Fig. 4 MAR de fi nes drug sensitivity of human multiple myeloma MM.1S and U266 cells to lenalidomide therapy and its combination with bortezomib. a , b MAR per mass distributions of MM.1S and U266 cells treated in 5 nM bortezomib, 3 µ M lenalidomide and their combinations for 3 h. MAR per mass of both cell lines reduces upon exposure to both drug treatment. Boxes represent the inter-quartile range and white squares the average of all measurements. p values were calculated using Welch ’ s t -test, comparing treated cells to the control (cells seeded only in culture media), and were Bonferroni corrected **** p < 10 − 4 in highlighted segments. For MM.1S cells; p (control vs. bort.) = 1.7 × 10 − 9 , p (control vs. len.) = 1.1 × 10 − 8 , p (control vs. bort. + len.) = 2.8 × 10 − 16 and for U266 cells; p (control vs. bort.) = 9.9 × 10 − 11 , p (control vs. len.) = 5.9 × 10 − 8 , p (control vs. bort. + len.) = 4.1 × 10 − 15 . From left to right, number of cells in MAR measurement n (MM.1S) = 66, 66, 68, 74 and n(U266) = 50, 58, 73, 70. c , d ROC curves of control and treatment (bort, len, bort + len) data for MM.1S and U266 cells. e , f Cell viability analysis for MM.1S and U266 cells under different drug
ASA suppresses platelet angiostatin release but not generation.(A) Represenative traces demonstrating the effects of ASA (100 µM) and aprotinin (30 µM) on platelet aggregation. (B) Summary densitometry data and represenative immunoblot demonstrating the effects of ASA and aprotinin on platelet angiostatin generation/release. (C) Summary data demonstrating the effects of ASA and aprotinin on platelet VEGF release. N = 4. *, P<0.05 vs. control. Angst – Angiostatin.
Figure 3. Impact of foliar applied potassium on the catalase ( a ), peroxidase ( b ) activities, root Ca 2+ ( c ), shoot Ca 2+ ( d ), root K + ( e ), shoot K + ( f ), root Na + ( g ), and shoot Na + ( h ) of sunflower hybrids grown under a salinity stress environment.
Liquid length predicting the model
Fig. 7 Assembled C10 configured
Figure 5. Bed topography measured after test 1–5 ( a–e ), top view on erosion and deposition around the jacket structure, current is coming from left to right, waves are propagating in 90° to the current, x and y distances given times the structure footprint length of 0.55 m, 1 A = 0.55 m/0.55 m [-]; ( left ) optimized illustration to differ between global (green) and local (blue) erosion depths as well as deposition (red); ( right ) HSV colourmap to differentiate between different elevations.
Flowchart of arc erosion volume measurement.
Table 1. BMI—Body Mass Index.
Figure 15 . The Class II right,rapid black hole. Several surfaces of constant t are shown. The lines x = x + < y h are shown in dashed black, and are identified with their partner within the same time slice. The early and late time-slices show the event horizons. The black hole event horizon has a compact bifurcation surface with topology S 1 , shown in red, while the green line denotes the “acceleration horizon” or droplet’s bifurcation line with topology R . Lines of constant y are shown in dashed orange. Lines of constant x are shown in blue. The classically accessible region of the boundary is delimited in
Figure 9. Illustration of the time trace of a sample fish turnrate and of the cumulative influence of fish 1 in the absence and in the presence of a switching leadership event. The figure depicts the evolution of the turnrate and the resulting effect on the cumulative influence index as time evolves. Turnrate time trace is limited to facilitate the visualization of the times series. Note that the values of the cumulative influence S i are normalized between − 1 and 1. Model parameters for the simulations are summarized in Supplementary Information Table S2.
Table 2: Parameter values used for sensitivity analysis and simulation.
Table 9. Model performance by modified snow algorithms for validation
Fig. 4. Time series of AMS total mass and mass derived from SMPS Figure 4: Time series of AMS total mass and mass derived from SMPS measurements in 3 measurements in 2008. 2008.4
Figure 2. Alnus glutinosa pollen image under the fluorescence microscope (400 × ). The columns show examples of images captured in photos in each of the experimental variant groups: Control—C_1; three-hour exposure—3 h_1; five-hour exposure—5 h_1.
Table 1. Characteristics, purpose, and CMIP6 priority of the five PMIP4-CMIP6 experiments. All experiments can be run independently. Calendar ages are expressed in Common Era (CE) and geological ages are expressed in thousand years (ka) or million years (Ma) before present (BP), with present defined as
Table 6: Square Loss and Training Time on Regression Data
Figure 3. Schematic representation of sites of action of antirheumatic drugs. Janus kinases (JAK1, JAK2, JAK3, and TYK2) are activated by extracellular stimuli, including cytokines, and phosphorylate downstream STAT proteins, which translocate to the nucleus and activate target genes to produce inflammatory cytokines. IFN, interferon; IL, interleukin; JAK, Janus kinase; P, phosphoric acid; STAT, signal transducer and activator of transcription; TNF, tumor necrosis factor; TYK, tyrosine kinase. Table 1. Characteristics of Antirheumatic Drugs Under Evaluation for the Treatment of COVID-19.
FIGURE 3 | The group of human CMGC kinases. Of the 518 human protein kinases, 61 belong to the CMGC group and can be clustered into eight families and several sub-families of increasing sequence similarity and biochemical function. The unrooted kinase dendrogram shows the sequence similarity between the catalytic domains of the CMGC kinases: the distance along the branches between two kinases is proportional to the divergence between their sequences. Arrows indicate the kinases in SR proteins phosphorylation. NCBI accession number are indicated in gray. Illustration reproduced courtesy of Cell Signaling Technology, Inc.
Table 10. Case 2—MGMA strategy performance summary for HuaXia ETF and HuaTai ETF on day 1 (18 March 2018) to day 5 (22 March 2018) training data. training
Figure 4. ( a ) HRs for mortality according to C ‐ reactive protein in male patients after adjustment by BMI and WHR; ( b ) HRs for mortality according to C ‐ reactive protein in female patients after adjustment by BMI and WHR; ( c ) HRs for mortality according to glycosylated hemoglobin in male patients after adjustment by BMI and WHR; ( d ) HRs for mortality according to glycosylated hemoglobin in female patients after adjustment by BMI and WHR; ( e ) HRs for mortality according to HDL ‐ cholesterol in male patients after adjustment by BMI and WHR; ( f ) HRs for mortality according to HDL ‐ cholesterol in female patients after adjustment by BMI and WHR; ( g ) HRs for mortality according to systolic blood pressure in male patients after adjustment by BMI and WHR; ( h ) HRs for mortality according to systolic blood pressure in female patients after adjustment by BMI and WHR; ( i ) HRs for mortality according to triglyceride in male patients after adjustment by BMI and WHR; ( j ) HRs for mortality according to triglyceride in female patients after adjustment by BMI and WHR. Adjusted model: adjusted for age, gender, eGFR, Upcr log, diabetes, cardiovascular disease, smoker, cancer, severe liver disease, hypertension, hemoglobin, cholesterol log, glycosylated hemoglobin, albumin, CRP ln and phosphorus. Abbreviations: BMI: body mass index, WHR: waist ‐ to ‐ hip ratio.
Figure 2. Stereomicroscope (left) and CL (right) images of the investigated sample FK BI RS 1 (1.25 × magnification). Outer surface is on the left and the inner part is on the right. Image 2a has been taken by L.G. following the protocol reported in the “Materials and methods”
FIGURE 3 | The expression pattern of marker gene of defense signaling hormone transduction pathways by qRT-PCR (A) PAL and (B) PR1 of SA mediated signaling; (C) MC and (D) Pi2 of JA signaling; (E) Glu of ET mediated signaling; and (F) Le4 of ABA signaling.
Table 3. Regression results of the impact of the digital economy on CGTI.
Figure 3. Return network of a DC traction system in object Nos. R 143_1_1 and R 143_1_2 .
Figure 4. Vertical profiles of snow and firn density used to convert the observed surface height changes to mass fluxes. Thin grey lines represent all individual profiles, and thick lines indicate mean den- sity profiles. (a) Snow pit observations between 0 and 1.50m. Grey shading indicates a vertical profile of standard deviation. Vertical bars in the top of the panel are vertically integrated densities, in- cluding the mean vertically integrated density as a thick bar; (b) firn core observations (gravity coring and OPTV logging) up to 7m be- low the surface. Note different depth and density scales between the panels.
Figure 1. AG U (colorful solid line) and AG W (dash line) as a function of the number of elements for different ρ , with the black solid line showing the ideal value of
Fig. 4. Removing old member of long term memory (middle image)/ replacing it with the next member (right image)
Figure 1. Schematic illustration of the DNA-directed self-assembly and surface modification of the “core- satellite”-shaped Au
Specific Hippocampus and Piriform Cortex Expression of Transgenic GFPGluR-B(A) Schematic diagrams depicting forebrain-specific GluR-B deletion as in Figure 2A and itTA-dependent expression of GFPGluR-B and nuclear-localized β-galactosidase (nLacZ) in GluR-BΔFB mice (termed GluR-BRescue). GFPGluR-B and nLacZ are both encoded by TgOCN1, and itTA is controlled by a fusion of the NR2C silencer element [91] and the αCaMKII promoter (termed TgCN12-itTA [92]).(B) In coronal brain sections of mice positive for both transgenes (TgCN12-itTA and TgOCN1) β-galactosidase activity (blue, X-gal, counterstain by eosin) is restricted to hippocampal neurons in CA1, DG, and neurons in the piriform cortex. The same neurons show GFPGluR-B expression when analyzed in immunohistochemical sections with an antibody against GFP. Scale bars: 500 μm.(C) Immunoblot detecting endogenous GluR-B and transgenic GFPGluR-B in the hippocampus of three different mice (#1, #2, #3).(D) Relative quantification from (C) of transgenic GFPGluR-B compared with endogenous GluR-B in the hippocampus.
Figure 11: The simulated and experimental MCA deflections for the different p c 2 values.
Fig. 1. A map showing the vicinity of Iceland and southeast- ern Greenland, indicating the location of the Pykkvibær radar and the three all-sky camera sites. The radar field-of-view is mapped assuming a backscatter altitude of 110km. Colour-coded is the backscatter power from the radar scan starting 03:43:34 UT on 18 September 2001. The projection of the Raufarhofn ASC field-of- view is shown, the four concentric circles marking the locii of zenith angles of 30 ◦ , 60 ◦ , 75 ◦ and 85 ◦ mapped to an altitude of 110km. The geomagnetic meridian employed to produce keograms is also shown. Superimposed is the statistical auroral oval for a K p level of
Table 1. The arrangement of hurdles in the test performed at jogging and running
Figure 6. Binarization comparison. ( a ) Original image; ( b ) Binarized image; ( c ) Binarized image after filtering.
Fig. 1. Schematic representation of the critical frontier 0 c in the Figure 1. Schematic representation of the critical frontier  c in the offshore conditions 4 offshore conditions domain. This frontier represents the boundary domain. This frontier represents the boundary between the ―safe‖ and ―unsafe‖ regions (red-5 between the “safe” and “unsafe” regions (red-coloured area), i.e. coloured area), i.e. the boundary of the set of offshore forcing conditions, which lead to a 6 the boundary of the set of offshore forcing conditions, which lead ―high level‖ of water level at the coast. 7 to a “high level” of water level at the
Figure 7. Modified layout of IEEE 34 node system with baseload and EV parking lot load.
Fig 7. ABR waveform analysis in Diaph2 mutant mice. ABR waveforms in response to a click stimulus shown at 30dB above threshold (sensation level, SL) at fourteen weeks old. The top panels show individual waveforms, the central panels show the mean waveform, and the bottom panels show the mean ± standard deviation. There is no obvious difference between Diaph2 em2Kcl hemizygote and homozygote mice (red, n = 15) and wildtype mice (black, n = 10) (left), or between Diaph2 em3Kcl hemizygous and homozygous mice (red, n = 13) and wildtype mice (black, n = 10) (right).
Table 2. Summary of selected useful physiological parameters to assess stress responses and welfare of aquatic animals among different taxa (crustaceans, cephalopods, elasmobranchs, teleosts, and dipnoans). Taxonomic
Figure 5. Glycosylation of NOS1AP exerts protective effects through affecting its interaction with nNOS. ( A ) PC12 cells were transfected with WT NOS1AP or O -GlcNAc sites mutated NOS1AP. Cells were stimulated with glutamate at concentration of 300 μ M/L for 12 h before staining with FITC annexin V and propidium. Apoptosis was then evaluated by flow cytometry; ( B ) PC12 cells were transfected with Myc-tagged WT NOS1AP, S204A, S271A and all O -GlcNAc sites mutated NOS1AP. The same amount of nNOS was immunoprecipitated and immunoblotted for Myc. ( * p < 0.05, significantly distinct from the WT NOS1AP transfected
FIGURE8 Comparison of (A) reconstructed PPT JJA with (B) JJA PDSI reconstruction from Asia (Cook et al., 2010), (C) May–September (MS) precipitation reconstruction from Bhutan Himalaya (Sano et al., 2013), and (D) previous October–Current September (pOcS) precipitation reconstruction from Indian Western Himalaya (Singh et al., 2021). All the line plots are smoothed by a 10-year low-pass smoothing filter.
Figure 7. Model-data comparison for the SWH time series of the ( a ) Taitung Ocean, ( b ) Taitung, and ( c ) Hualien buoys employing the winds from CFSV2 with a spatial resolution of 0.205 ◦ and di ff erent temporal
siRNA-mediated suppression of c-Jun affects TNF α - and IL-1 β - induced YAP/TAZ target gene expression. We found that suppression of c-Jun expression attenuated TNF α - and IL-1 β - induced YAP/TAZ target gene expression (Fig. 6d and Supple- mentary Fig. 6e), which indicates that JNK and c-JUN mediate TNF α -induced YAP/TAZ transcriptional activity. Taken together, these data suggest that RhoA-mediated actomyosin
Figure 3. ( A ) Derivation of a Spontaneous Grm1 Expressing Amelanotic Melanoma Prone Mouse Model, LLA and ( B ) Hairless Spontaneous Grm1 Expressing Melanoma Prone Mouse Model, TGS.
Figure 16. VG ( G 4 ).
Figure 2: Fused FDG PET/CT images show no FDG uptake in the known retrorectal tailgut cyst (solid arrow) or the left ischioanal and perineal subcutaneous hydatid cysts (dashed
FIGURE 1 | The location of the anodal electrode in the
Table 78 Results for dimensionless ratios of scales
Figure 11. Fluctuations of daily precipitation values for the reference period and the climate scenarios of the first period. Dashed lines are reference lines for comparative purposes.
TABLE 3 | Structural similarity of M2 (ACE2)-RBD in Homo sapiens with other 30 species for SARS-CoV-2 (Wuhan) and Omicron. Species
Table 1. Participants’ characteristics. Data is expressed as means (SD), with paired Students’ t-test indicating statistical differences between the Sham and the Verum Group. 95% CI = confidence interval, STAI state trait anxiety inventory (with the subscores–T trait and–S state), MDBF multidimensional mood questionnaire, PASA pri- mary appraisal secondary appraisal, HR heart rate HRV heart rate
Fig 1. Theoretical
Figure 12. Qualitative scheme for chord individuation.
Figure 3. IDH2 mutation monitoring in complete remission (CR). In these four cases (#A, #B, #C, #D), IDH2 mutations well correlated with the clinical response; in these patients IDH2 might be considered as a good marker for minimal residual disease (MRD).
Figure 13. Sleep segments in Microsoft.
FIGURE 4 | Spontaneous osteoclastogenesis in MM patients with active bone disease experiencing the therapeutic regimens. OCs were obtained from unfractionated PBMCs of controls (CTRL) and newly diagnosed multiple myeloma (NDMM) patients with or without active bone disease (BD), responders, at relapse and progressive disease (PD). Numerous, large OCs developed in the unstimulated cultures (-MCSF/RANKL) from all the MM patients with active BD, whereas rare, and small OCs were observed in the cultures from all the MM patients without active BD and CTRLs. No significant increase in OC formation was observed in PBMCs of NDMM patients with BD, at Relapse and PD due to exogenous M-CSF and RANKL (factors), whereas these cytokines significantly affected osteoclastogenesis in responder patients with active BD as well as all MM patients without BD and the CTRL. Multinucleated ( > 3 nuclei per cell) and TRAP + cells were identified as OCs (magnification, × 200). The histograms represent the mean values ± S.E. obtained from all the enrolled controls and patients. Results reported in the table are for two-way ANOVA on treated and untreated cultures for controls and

◆ ◆ ◆ ◆ ◆ ◆ ◆

Your objective: Above are records; say how many of their lines contain the word "analysis", giving only the number.

Written solution: 3